Rare cell types play a pivotal role in biology due to their potential significance in various physiological and pathological processes. Identifying these rare cell types from organism is crucial for uncovering novel insights into disease mechanisms. In recent years, the development of single-cell RNA sequencing technology (scRNA-seq) has made breakthroughs in understanding much deeper into cell types across biological systems.
However, due to highly unbalanced nature of cell type composition, it remains a challenge to identify both common and rare cell types accurately. To address this challenge, we developed an ensemble-based approach for rare cell types, called RareEnsemble. This method utilises both deep generative modelling (scVI) and Bayesian approaches to improve the detection task.

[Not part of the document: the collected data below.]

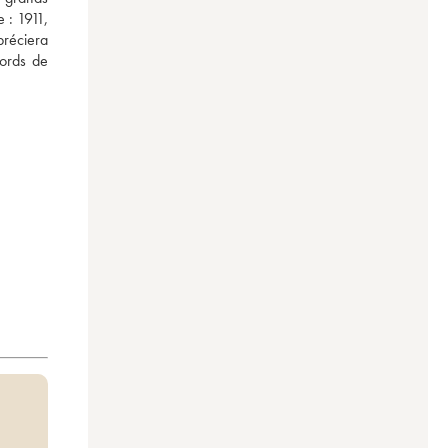
: 1911, 
réciera 
ords de 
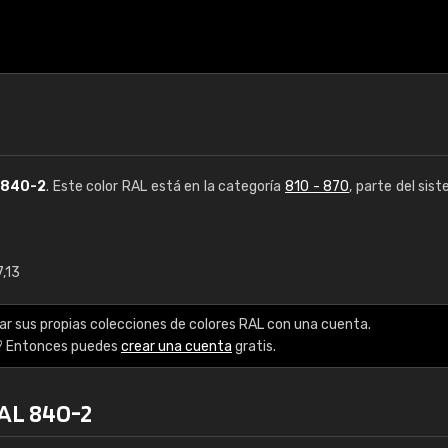
840-2
. Este color RAL está en la categoría
810 - 870
, parte del sis
7,13
€15
ar sus propias colecciones de colores RAL con una cuenta.
RAL K7 a base de a
? Entonces puedes
crear una cuenta
gratis.
216 colores RAL Class
RAL 840-2
5 x 15 cm, brillo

Briefly, we hypothesise that the cell-cell distance of a scRNA-seq dataset with multiple cell types calculated by scVI should follow a Gaussian Mixture Model (GMM) with two components. The first component represents the cell-cell distance within the same cell type, and the second distribution reflects the distance for cells across different cell types. Based on this assumption, we classify cells into highly reliable small cell groups through ensembled outcomes then merge relatively larger cell groups based on estimated distance distribution to main cell types. Following that, we construct a Bayesian model to test the remaining cells to find robust rare cell groups.
We systematically evaluated the performance of different distance calculation methods including spatial information-based Euclidean distance, City block distance, and orientation-based cosine distance in integrated clustering tests. We investigated methods for obtaining the most reliable small cell groups through binarization based on ensemble and feature information. Finally, we implemented RareEnsemble across different biological and simulated datasets. RareEnsemble is a robust method to address the long-standing need to reliably find rare cell types and we expect it to be broadly applicable to multiple systems and projects.